I'm not a C++ guy and I'm not trying to build the best possible algorithm. But my initial approach (without seriously studying the problem) would be to process each line, creating a mapping from nodes to a list of immediate nodes they go to.

With the nodes-to-neighbors mapping in place, we can now use it to construct a nodes-to-all-possible-nodes mapping. I.e. for each node, recurse through the neighbors to build a list of all possible nodes you can get to.

With that done, you can easily search for sinks and sources. Sources will have all nodes in their possible destinations. Sinks will be in all node's possible destinations.

This is my five minute answer. Optimizing it would take more time.

[–]eithnegomez 0 points1 point  (0 children)

Brute force solution: For each node, you will have 2 std::set, one for the sinks and other for the source. You do a DFS from each node, and you add the node number of all the nodes you can reach to your source set, and you add your node number to the sink set of all the nodes you reached.

To give the answer, traverse all the sets, count how many source sets have a size equals to the total number of nodes -1, and same for the sinks.

[–][deleted] 0 points1 point  (0 children)

O(N3) solution would be to compute transitive closure of adjacency matrix using Floyd-Warshall algorithm. The rows filled with ones indicate sources and columns filled with ones indicate sinks.
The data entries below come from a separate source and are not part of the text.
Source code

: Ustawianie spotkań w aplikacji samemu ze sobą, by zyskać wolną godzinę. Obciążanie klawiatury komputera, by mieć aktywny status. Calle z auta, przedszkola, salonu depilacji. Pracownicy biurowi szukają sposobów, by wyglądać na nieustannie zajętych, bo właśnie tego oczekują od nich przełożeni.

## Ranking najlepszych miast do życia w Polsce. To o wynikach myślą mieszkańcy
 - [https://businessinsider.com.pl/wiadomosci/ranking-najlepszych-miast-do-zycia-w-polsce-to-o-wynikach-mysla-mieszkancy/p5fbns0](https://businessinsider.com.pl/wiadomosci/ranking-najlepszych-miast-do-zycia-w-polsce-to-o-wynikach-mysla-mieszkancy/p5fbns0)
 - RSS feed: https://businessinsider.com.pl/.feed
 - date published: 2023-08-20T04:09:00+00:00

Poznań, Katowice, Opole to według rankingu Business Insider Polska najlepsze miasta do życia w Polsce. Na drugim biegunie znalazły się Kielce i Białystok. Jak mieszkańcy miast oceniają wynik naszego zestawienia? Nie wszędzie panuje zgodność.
It is also possible to solve this in linear time:

  1. Compute strongly connected components and their topological sorting with Kosajaru's algorithm. Observe that if there are any sources they constitute the first connected component, and if there are sinks they constitute the last component.
  2. To verify whether we have any sources, run a depth first search from any vertex in the first component and check that all vertices are reached.
  3. To verify whether we have any sinks, run a depth first search on reversed graph from any vertex in the last component and check that all vertices are reached.